Senator Carl Kruger, who has mysteriously-and mistakenly-been identified as a stalking horse for organized labor by the NY Times, and as a budget cutting ditherer as well for his refusal to go along with the governor's proposed cuts to education and health care, is about to turn the tables on the state's chief executive. He will do so by presenting Paterson with a letter demanding that he rescind the so-called letter of forbearance that had been issued on behalf of New York's Indian cigarette retailers in 2006 by then state tax commissioner Andrew Eristoff.
The ultimatum, part of an emerging challenge to the governor that's focused on all aspects of the state's budget, will throw the gauntlet down to the governor claiming that by this singular act, Paterson can begin to collect around $135,000,000 per month from the tax avoiding Indians. As Kruger's press release says:
"The letter of forbearance, issued by State Tax Commissioner AndrewEristoff in 2006, “is a direct affront to the rule of law,” the Finance Chair said. Sen. Kruger is requesting that the state issue coupons to the Indian tobacco retailers that will enable them to legitimately obtain a rebate for any cigarettes that are sold directly to Indians. These coupons will not apply to sales to those non-Indians who are currently purchasing cigarettes without the requisite tax. Simultaneously, Sen. Kruger is asking the Governor to authorize all of the licensed tobacco tax agents to begin to immediately stamp all cigarettes that are sold in the state. “When New Yorkers are suffering through the worst economic recession over 80 years, and are struggling to pay their own taxes, we simply can’t allow one group to flout the law and refuse to pay the state the taxes that it is owed,” Sen. Kruger said."

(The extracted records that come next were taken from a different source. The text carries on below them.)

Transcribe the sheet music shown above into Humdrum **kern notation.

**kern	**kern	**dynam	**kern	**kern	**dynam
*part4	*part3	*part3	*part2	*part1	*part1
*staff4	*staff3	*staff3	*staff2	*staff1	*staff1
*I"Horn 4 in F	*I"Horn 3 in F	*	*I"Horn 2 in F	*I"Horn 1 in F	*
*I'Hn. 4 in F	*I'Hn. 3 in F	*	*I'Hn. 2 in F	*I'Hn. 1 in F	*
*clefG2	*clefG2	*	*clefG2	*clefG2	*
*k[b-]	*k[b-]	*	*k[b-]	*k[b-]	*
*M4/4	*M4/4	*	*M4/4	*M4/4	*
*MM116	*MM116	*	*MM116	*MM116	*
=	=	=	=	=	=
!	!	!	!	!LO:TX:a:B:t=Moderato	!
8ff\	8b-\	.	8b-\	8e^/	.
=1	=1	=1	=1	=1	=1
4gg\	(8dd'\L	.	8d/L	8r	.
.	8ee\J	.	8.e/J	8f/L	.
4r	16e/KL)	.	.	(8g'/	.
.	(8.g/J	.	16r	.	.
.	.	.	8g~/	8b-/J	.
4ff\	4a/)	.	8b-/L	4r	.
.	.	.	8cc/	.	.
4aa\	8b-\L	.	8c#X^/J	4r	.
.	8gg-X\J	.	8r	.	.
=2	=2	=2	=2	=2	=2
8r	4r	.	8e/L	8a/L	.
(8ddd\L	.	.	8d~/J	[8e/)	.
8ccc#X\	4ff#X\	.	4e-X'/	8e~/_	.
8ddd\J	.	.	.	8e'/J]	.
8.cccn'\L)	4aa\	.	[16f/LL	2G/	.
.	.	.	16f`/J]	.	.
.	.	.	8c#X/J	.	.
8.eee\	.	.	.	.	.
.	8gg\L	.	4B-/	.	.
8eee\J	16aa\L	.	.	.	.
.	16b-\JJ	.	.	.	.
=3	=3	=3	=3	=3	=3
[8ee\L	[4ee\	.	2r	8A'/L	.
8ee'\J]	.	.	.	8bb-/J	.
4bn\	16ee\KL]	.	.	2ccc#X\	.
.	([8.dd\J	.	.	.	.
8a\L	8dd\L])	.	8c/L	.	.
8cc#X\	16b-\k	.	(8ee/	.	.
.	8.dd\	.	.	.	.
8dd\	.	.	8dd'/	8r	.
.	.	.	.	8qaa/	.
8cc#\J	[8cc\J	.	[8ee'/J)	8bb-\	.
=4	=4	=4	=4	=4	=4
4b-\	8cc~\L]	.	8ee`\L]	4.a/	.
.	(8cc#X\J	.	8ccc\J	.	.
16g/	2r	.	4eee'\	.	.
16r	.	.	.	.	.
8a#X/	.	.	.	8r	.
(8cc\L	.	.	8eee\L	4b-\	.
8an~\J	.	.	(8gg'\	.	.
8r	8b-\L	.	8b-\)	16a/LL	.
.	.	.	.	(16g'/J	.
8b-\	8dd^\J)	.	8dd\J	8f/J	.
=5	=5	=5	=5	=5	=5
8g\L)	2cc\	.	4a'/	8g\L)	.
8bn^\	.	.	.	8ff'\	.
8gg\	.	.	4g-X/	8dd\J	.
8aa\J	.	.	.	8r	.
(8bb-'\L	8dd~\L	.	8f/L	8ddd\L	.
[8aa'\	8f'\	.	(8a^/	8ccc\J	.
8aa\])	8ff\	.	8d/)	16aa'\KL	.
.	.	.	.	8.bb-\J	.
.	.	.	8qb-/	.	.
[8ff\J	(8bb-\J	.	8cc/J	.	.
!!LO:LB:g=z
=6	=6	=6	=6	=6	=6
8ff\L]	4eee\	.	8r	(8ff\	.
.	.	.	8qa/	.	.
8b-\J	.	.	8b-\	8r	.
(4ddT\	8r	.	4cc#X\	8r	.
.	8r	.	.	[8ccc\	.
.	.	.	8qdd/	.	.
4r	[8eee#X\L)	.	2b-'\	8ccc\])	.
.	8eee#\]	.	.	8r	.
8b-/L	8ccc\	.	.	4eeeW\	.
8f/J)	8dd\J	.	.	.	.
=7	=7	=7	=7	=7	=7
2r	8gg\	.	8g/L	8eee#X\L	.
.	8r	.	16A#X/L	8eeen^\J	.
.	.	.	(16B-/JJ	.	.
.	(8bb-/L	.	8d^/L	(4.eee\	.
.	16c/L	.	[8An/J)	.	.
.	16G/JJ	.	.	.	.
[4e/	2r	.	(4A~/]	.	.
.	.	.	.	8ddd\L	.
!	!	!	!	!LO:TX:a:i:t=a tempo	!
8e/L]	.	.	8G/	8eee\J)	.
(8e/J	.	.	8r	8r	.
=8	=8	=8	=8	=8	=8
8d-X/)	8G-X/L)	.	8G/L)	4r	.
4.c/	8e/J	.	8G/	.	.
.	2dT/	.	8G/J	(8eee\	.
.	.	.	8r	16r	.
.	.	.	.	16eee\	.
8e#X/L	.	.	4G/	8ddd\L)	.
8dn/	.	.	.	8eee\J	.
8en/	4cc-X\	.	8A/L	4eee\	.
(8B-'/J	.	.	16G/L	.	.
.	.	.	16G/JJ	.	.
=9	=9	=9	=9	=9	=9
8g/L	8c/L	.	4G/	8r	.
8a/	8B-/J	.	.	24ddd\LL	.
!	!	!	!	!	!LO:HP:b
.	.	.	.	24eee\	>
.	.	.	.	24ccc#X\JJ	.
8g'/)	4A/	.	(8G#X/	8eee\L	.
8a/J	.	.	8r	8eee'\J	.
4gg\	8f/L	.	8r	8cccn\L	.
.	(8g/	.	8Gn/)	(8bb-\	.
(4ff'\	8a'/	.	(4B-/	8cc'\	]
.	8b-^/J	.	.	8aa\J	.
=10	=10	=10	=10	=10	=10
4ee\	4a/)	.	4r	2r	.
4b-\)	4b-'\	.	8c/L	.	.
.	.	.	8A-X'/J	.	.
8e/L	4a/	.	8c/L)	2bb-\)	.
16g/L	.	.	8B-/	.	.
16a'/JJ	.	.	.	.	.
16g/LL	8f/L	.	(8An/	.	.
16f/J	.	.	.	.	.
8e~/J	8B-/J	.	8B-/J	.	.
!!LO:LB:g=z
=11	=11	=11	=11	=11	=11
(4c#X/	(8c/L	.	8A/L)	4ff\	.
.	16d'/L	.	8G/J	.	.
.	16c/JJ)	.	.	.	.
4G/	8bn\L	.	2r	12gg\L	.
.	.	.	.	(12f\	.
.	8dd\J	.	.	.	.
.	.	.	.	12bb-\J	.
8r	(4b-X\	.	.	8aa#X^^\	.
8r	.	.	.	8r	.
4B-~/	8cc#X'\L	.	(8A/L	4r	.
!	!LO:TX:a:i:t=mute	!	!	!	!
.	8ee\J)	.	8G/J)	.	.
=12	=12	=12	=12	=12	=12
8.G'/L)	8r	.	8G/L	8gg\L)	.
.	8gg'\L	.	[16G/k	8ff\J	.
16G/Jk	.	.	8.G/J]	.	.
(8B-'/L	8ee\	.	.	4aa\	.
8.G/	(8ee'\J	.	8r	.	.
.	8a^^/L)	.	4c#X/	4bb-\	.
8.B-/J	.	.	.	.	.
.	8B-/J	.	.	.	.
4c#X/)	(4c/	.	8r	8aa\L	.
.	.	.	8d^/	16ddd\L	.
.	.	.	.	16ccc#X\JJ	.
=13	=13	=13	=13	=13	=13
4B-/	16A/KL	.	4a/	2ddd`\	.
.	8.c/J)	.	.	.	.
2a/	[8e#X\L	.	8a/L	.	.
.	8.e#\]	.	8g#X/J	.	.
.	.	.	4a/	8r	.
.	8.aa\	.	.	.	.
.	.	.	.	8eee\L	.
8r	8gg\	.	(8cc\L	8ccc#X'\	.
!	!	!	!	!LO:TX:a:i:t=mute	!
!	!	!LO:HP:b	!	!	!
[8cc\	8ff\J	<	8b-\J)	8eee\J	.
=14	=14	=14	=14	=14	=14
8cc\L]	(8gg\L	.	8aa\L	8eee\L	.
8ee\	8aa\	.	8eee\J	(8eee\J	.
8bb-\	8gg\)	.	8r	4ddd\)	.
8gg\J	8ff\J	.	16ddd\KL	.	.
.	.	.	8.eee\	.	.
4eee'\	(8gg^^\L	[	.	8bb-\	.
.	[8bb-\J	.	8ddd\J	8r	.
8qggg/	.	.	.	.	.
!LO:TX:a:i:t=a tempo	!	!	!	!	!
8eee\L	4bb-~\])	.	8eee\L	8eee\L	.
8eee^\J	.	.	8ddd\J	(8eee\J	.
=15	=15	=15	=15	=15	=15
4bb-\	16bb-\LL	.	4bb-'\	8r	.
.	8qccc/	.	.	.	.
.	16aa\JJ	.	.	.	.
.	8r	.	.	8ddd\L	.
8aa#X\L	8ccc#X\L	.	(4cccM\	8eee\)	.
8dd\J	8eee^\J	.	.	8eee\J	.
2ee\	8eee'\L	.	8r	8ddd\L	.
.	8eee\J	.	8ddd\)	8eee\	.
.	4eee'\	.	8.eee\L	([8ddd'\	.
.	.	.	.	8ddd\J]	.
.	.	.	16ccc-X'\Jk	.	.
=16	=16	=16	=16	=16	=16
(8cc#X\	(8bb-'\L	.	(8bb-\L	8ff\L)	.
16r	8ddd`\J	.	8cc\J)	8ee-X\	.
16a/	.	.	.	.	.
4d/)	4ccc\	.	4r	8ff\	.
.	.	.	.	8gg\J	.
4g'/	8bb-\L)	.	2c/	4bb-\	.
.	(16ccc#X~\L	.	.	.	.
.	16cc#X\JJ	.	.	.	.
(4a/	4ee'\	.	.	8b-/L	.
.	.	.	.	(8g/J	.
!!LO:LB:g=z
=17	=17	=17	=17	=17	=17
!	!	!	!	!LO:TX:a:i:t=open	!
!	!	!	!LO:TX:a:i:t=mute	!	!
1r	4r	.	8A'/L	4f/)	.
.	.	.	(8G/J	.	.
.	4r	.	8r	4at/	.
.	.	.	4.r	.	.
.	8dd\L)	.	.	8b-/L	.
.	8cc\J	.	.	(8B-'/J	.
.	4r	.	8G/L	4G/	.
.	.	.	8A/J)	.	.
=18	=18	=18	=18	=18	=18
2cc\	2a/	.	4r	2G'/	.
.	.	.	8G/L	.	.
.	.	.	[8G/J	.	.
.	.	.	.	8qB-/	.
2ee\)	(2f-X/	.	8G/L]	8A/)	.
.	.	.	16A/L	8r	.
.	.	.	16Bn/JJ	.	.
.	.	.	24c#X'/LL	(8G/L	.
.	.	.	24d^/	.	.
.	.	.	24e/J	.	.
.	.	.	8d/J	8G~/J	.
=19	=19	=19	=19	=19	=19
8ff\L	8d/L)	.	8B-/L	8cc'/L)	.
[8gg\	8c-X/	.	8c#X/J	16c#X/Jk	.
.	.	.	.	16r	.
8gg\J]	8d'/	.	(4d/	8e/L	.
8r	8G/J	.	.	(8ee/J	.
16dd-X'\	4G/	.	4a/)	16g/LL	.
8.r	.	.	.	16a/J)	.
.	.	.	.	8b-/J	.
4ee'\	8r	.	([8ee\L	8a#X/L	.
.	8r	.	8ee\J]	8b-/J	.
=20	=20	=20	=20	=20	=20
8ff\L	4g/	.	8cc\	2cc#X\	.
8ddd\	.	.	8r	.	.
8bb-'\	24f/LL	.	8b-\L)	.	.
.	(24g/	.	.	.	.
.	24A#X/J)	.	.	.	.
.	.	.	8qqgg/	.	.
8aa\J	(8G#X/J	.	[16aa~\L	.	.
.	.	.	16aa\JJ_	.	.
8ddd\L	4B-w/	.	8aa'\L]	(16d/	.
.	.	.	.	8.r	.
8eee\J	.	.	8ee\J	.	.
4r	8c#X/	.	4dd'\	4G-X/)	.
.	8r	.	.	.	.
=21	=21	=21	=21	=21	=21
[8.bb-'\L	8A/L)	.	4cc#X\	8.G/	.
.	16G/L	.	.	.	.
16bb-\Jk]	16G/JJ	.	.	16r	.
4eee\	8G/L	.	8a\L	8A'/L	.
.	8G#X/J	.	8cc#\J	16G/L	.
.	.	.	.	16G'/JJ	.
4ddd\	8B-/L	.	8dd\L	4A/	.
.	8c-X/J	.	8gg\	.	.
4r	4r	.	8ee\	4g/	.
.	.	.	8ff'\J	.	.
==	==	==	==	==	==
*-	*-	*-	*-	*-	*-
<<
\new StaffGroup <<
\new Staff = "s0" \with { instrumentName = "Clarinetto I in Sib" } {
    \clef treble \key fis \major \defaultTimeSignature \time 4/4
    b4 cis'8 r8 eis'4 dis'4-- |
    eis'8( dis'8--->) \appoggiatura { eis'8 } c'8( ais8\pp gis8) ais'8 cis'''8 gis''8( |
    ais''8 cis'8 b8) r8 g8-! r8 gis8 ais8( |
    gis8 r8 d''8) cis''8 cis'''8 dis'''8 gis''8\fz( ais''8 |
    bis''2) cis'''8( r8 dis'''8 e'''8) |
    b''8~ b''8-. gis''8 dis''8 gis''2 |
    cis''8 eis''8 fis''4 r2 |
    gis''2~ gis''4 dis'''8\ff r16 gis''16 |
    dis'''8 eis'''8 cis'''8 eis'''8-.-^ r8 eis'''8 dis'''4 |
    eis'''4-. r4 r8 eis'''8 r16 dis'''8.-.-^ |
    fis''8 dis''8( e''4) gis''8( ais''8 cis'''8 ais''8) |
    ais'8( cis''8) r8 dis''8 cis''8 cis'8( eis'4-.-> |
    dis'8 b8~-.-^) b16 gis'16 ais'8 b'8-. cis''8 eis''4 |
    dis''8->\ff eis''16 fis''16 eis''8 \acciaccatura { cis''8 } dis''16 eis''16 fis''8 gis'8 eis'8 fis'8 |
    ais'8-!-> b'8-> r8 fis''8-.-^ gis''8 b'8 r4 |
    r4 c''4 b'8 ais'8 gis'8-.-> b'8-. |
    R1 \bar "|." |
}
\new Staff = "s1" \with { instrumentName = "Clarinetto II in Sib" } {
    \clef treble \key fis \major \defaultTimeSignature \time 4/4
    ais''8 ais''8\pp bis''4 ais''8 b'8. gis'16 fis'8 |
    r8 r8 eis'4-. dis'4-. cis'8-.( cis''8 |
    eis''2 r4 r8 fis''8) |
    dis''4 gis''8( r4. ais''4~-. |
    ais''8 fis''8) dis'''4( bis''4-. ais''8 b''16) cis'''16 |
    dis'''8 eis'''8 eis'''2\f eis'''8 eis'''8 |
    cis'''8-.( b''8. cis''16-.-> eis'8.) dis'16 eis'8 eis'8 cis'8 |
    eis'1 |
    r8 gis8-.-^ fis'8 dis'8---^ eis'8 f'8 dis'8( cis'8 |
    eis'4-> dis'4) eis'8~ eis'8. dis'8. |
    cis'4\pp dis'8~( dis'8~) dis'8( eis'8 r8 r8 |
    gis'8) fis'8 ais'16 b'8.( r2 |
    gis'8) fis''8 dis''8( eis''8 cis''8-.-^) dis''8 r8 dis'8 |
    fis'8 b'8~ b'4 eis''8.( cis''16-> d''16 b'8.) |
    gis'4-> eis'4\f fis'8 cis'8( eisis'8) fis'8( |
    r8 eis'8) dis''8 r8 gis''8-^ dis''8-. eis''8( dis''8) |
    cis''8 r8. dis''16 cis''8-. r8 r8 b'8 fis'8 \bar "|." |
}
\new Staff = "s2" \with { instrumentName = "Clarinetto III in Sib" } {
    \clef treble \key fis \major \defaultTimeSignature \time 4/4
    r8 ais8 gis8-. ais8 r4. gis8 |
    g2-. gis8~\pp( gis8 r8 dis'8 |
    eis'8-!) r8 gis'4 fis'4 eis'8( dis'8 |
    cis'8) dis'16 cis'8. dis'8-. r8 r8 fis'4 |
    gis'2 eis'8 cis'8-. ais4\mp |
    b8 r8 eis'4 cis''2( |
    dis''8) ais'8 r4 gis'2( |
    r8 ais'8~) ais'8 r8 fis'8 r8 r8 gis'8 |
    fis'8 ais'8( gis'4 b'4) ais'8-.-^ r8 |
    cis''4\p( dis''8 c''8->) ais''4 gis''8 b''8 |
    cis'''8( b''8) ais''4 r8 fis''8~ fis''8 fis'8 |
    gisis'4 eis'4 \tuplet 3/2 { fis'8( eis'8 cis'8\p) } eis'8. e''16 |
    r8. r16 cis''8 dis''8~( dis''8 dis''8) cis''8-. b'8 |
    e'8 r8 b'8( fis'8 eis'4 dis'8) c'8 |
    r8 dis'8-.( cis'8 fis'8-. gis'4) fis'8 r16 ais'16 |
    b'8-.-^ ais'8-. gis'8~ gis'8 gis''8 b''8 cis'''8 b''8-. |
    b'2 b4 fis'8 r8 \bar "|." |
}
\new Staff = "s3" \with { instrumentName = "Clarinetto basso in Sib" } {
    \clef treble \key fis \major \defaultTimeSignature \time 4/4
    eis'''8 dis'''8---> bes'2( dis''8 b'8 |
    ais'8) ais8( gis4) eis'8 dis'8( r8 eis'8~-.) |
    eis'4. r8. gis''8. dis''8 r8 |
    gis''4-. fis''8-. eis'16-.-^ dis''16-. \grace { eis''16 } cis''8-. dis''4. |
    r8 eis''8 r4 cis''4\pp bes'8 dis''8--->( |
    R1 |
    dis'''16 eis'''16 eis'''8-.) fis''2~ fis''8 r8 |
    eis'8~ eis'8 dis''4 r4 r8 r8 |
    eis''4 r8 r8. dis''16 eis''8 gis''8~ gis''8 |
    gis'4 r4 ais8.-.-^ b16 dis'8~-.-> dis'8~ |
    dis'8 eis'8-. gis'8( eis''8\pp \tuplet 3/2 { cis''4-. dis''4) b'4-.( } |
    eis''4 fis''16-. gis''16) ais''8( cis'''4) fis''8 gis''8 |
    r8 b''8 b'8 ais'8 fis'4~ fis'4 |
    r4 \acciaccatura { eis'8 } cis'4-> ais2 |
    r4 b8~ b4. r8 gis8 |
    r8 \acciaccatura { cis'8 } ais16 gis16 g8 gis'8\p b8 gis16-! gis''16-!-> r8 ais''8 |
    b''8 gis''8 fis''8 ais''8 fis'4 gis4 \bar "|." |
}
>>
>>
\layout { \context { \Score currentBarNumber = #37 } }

As the NY Daily News reports: "The budget battle between Gov. Paterson and Senate Democrats is about to take a nastier turn. Sen. Carl Kruger, a Brooklyn Democrat who leads the Senate Finance Committee, is poised to subpoena the books of state agencies. Kruger also said he is considering asking a judge to force Paterson to collect the $135 million a month he says the state is owed in taxes from the sales of cigarettes on Indian reservations. "Whatever I have to do to protect the interests of the people of this state," Kruger told the Daily News yesterday."
Kruger's stance prompted an uncharacteristically nasty response from the governor's office: "Larry Schwartz, Paterson's top aide, called Kruger a flat-out liar who wants to block the proposed cuts to raise campaign cash from special interests. "Carl Kruger's a liar, his letter is a lie, he owes the governor an apology and this is not helping the process of getting a deficit reduction package," Schwartz said."
For his part, Kruger is planning to include this uncollected tax revenue in his deficit reduction plan. And in our view, for far too long, New Yorkers have watched one group openly flout the laws of the state-with threats of violence underlying this open refusal. While convenience stores bodegas and newsstand operators have watched as their legitimate sales have literally gone up in smoke, our last three governors have prevaricated about what this issue really means-babbling on about treaty rights and the fear of violence when the essence of this fight is simply the rule of law.
But now, with revenues plummeting and taxes on the rise once again, it is simple unconscionable to allow tax cheats to operate illegally in plain sight. Make no mistake about it, we are going to need to really tighten our belts in this state in order to get through this current economic crisis. But sacrifice needs to be shared, and no one group can avoid its responsibilities as taxpaying citizens-especially while it avails itself of our public schools, hospitals and roads.
So if the Times wants to label Kruger an obstructionist, it needs to focus more attention on the real obstacle to a more equitable budget balancing act-the timidity of the accidental governor and his inept minions. Not one dollar of educational money or health care expenditures should even be contemplated until the state insures that all of its citizens pay what they owe.